The study examined the willingness of rural residents in Akwa Ibom State, Nigeria to contribute to a contributory health service scheme. It employed the double bounded dichotomy method and contingent valuation to examine their willingness to pay for such a scheme. Although rural dwellers are not covered by any health insurance scheme, majority of respondents remained willing to pay for a social health insurance scheme.
The survey included several open-ended questions as well as multiple-choice questions. It was important to note that rural residents were more likely to contribute to a social health service scheme, compared to their urban counterparts. In addition, this study focused on publicly-provided health insurance, while private health service schemes may be more expensive. In addition, respondents were asked if they were interested in joining a health cooperative.

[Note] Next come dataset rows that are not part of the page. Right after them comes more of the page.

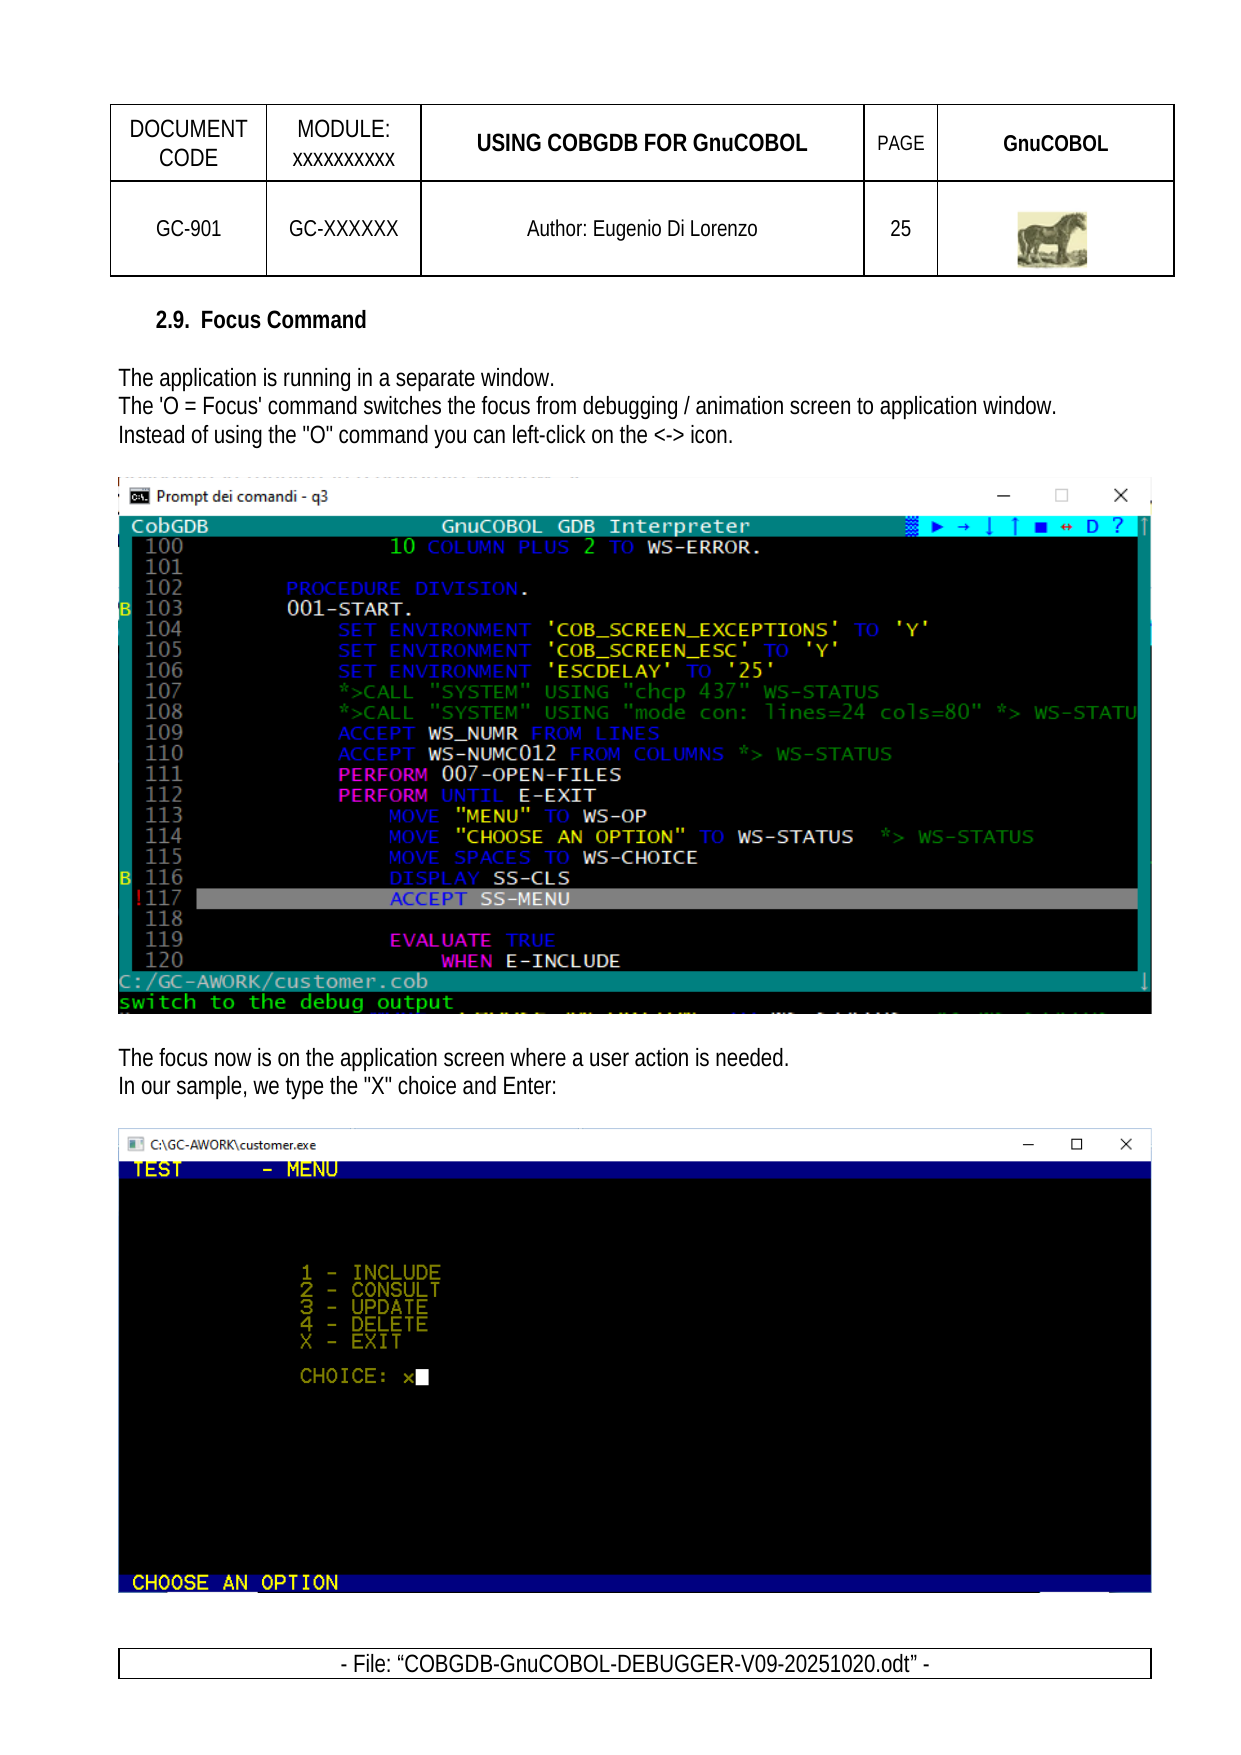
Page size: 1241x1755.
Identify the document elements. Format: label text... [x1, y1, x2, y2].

text The focus now is on the application screen where a user action is needed. [118, 1042, 1152, 1071]
text The application is running in a separate window. [118, 362, 1152, 391]
text Instead of using the "O" command you can left-click on the <-> icon. [118, 420, 1152, 448]
text The 'O = Focus' command switches the focus from debugging / animation screen to application window. [118, 391, 1152, 420]
text In our sample, we type the "X" choice and Enter: [118, 1071, 1152, 1100]
subtitle Focus Command [156, 305, 1152, 334]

In addition to answering these questions, respondents reported that they were willing to pay a substantial amount of their income under the different BHIs. A baseline BHI with a ceiling and deductible had the lowest WTP, while a BHI without a ceiling or coinsurance was the highest WTP. Among the different age groups, WTP was higher for the baseline BHI. The differences were not significant between the ages of respondents.